Once a Moscow mayoral hopeful, Mikhail Degtyarev, 32, likens the US dollar to a worldwide ponzi scheme which he says is scheduled to end in 2017.
“If US national debt continues to grow at its current rate, the dollar system will collapse in 2017,” the submitted draft legislation says.
“In light of this, the fact that confidence in the US dollar is growing among Russian citizens is extremely dangerous,” Degtyarev wrote in his explanatory note attached to the bill.
The bill would impose a ban on dollars within a year of its passage, and any private citizen holding accounts in dollars would either need to spend the money or convert it to another currency. There is no proposed ban on the euro, British pound, yen, or yuan.
If one doesn’t exchange or transfer dollars within a year, the dollars will be seized by officials, and reimbursed in rubles within 30 calendar days.
Under the proposed legislation, Russians would still be able to use dollars abroad and have foreign bank accounts, as well as buy goods on the Internet in dollars.
The Russian government, Central Bank, Foreign Ministry, Federal Treasury, Federal Security Service, and other state branches would be exempt from the law.
To protect Russian nationals, Degtyarev proposes to end dollar transactions and deposits at Russian banks, which would give rise to the ruble, and end dependence on the world’s dominant currency.
Part of the bill aims to restore the prestige of the ruble, which has weakened as the Russian economy battles inflation and slow growth.
Raising the prestige of the ruble by nixing foreign currency isn’t a novel idea- it was practiced during the Soviet Union when holding foreign currencies was illegal. A similar ‘anti-dollar’ proposal was filed by Duma deputies in 2003, but completely flopped.
Moscow, a developing financial center, is home to several international corporations, and many companies pay their employees in dollars, or ruble salaries pegged to the dollar.
If the bill garners enough support, it will continue onto as many as three preliminary hearings before being passed into law.
Degtyarev has made a name for himself with his outlandish proposals- from giving women extra holidays during menstruation, to his declaration Russia would lead the fight in defeating the antichrist.

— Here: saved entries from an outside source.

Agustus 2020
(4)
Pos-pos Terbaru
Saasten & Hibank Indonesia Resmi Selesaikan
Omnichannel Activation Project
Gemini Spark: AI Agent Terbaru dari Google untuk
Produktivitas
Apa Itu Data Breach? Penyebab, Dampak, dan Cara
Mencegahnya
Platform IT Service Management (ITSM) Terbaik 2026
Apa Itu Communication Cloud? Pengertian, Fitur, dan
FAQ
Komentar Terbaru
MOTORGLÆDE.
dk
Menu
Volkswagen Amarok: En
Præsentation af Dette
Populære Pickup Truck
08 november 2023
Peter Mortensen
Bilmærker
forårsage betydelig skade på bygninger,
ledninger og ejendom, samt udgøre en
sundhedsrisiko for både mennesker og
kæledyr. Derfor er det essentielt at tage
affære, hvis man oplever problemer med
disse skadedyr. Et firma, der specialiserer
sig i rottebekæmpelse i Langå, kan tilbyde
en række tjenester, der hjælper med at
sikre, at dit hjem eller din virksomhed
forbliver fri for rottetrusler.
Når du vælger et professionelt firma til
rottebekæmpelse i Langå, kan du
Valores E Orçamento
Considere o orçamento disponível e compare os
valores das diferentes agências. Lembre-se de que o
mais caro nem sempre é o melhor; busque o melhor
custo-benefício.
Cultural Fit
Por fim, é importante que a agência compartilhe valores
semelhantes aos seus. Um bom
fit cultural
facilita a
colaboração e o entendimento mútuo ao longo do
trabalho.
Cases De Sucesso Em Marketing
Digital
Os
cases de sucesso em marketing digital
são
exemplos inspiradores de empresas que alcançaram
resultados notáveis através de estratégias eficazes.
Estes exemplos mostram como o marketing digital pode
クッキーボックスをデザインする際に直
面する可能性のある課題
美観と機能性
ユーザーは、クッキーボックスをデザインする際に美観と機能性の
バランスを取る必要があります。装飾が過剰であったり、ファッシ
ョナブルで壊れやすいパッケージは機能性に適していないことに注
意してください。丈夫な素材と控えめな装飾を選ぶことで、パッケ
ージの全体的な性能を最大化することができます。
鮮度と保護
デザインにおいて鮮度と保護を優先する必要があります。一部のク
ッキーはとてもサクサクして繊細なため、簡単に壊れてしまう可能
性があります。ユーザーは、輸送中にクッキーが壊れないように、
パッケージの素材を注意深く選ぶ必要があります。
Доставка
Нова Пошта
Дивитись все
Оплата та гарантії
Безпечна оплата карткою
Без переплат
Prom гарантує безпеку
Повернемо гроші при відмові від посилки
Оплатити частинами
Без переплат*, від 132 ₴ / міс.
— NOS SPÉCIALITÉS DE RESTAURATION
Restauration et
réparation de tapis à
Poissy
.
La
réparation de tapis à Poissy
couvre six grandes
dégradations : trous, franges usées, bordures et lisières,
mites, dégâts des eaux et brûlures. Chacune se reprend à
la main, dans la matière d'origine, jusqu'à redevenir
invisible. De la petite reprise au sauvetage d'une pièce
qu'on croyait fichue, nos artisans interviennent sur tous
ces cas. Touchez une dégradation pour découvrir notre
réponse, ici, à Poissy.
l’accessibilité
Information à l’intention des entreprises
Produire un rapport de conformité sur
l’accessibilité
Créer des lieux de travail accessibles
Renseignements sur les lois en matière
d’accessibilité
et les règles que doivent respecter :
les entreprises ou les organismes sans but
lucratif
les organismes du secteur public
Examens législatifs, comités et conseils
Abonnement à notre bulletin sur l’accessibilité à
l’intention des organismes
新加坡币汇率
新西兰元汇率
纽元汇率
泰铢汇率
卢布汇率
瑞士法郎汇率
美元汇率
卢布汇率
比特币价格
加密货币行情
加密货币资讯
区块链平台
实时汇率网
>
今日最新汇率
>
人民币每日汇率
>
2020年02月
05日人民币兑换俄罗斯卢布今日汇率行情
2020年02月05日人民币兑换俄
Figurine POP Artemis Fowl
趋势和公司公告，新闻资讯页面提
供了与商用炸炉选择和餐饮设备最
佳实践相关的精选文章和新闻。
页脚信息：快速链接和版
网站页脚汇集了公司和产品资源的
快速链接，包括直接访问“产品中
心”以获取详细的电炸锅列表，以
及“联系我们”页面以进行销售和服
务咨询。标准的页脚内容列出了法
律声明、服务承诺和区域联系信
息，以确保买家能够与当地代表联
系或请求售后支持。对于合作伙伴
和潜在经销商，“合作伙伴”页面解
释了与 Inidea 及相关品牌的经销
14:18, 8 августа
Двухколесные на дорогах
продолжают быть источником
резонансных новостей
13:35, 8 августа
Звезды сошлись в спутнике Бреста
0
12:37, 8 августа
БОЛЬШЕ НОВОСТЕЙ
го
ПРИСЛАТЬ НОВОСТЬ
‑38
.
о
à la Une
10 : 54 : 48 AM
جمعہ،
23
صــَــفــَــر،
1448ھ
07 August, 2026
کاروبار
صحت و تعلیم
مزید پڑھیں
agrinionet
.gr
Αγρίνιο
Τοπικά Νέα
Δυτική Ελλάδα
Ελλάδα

He serves as the head of the science and technology committee in the lower house of the Duma.
The populist Liberal Democratic Party (LDPR) is a political platform for Vladimir Zhirinovsky, who is famous for political antics and outlandish bills.
On the same day, November 13, Belarus issued a statement denying rumors they were mulling a similar currency ban, after an opposition group reported a currency circulation ban that would get rid of dollars and euros in two months.
Citing Alexander Timoshenko, a representative of the Belarus’s National Bank, Interfax reported the rumors were “absolute nonsense” for a country with an open economy.
Dollars in demand
Public demand for foreign banknotes in Russia, especially dollars, has greatly increased as the ruble continues its slow devaluation.
The Russia’s Central Bank (CBR) said they believe the ruble has stabilized, but that hasn’t curbed investors, both private and public, to not put all their rubles in one basket.
The aggregate demand for foreign currency in September 2013 increased $9.1 billion, up 7 percent from August, according data from the the Bank’s September 2013 Review of State and Domestic Foreign Currency Market report, available on its website.
The Bank has allowed the ruble to flow more freely to accommodate foreign investment and financial markets, but this has created a tough inflation balancing act for the CBR.
Demand for dollars in September 2013 rose $5.9 billion, up 11 percent from August. Over the last year, aggregate demand for dollars has dropped 1 percent, but has jumped 12 percent by individuals’ purchase and conversion of greenbacks.
The ruble’s daily trade range is 32.45–39.45, which the regulator increased on Tuesday. The bank buys between $200 and $400 million in rubles per day to counter losses. At 20:15 Moscow time, the ruble was trading 32.7643 per one US dollar.
Consumer prices rose 6.3 percent from October, year-on-year, which is within the bank’s target inflation range of 5-6 percent. Inflation fears have prevented the bank from cutting the official interest rate for the last 14 month.
Over $13.3 billion in foreign currency flowed into (bought, acquired) authorized Russian banks in September, and nearly $13.1 billion flowed out.
In foreign currencies, total demand for the dollar in September was 65 percent, and 34 percent for euros.